United Way Campaign Brings in $160,000
Community Service Center reaps $70,000
Boston University staff and faculty gave $160,547 to the University’s 2010 United Way campaign, nearly $70,000 of it directed straight to BU’s Community Service Center.
“Each year I’m impressed with the financial support pledged by the faculty and staff,” says BU’s United Way campaign chair Peter Fiedler (COM’77), vice president for administrative services. “This year we saw substantial backing for the outstanding work of the Boston University Community Service Center.
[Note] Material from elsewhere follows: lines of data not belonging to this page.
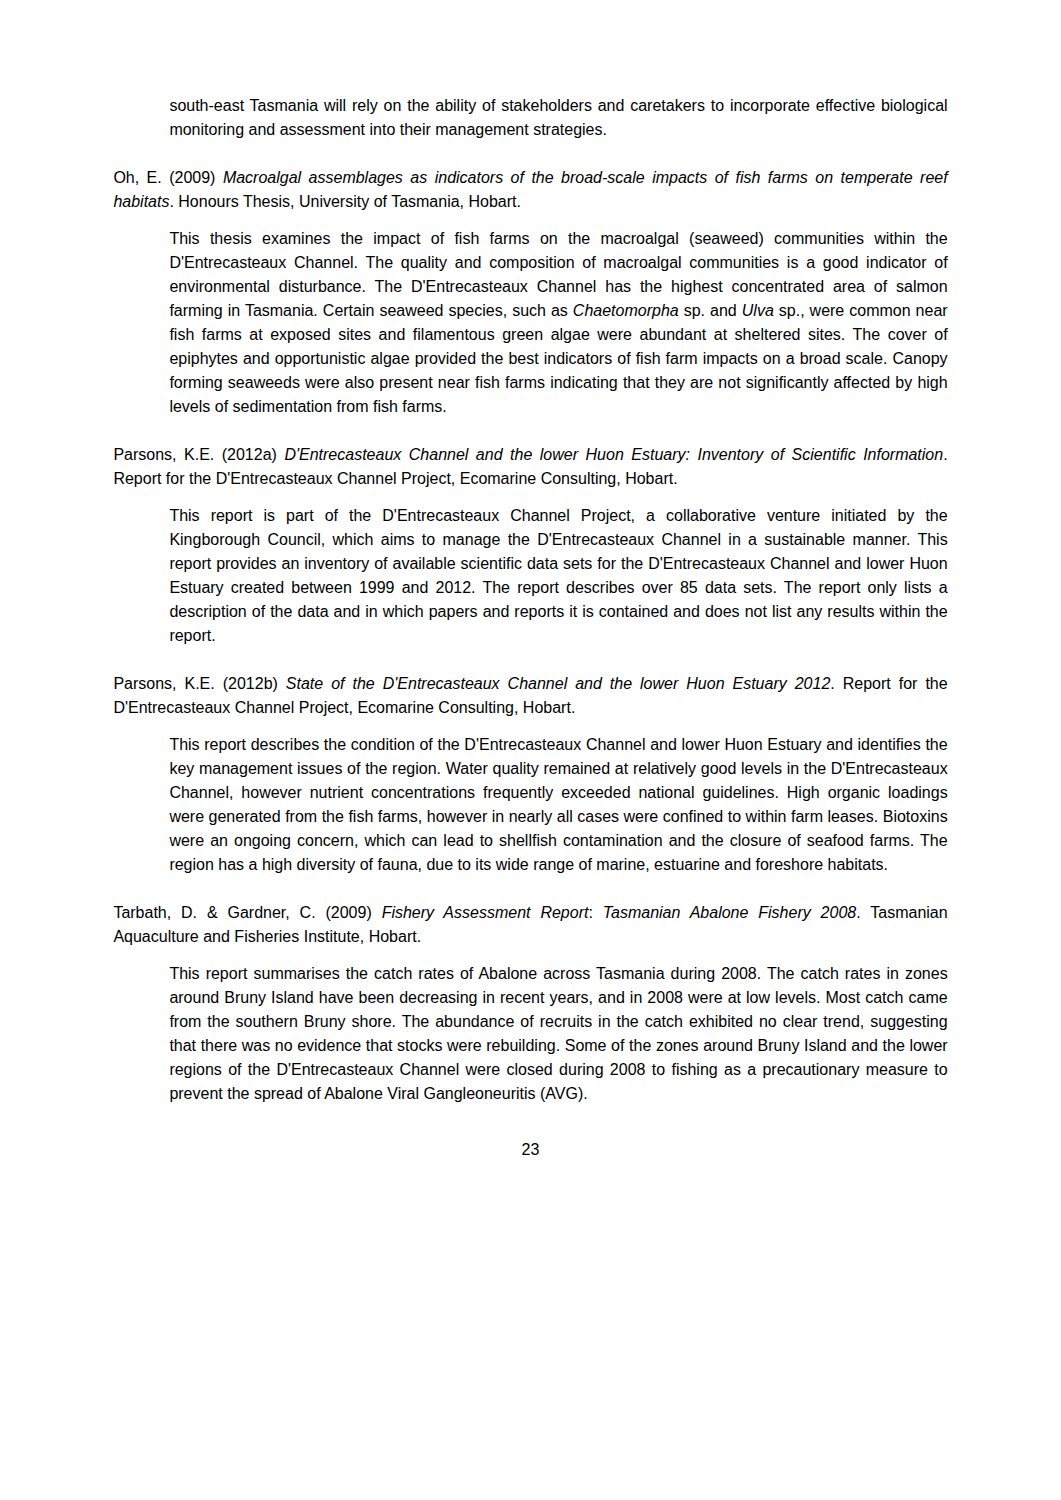south-east Tasmania will rely on the ability of stakeholders and caretakers to incorporate effective biological monitoring and assessment into their management strategies.
Oh, E. (2009) Macroalgal assemblages as indicators of the broad-scale impacts of fish farms on temperate reef habitats. Honours Thesis, University of Tasmania, Hobart.
This thesis examines the impact of fish farms on the macroalgal (seaweed) communities within the D'Entrecasteaux Channel. The quality and composition of macroalgal communities is a good indicator of environmental disturbance. The D'Entrecasteaux Channel has the highest concentrated area of salmon farming in Tasmania. Certain seaweed species, such as Chaetomorpha sp. and Ulva sp., were common near fish farms at exposed sites and filamentous green algae were abundant at sheltered sites. The cover of epiphytes and opportunistic algae provided the best indicators of fish farm impacts on a broad scale. Canopy forming seaweeds were also present near fish farms indicating that they are not significantly affected by high levels of sedimentation from fish farms.
Parsons, K.E. (2012a) D'Entrecasteaux Channel and the lower Huon Estuary: Inventory of Scientific Information. Report for the D'Entrecasteaux Channel Project, Ecomarine Consulting, Hobart.
This report is part of the D'Entrecasteaux Channel Project, a collaborative venture initiated by the Kingborough Council, which aims to manage the D'Entrecasteaux Channel in a sustainable manner. This report provides an inventory of available scientific data sets for the D'Entrecasteaux Channel and lower Huon Estuary created between 1999 and 2012. The report describes over 85 data sets. The report only lists a description of the data and in which papers and reports it is contained and does not list any results within the report.
Parsons, K.E. (2012b) State of the D'Entrecasteaux Channel and the lower Huon Estuary 2012. Report for the D'Entrecasteaux Channel Project, Ecomarine Consulting, Hobart.
This report describes the condition of the D'Entrecasteaux Channel and lower Huon Estuary and identifies the key management issues of the region. Water quality remained at relatively good levels in the D'Entrecasteaux Channel, however nutrient concentrations frequently exceeded national guidelines. High organic loadings were generated from the fish farms, however in nearly all cases were confined to within farm leases. Biotoxins were an ongoing concern, which can lead to shellfish contamination and the closure of seafood farms. The region has a high diversity of fauna, due to its wide range of marine, estuarine and foreshore habitats.
Tarbath, D. & Gardner, C. (2009) Fishery Assessment Report: Tasmanian Abalone Fishery 2008. Tasmanian Aquaculture and Fisheries Institute, Hobart.
This report summarises the catch rates of Abalone across Tasmania during 2008. The catch rates in zones around Bruny Island have been decreasing in recent years, and in 2008 were at low levels. Most catch came from the southern Bruny shore. The abundance of recruits in the catch exhibited no clear trend, suggesting that there was no evidence that stocks were rebuilding. Some of the zones around Bruny Island and the lower regions of the D'Entrecasteaux Channel were closed during 2008 to fishing as a precautionary measure to prevent the spread of Abalone Viral Gangleoneuritis (AVG).
23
As campaign chair, I couldn’t ask for more from my colleagues and extend my appreciation for their generosity.”
Sammantha Kramer, United Way campaign treasurer and a manager of operations in Human Resources, says that last year was the first year people could donate through the United Way to the Community Service Center (CSC), and that effort raised $12,000. This year, however, a “direct pass through” to the CSC was used, a method whereby the United Way waives its customary administrative fees, and monies given to the CSC increased almost sixfold.
“We tried to find a way to get people more excited,” says Kramer. “We got the United Way to serve as a pass through for us, and the response was amazing.”
Kramer said this year’s total was down a bit from last year’s, a dip she attributes to a move two years ago that shortened the campaign from 12 to 6 weeks and reduced the number of email solicitations. In 2008, she says, 677 people contributed $181,142, and in 2009, 638 donors gave $167,317. In 2010, there were 558 donors.
The CSC is home to 13 student-run service programs, including Children’s Theater, Project Hope, and Making Music. Last year, it had a base of over 3,000 volunteers, who contributed over 90,000 hours of service.
CSC director Lindsey P. Wyld Kotowicz (SED’07) says the United Way campaign money will help run all of the center’s programs. “The money will provide more opportunities for students to get involved,” says Kotowicz. “It will be used as scholarships for students who want to participate in the First Year Student Outreach Project or Alternative Spring Break, and it will help us put together more one-time events. All of these programs keep growing every year, and many students don’t have the money to pay out of pocket. The United Way money will let them do that.”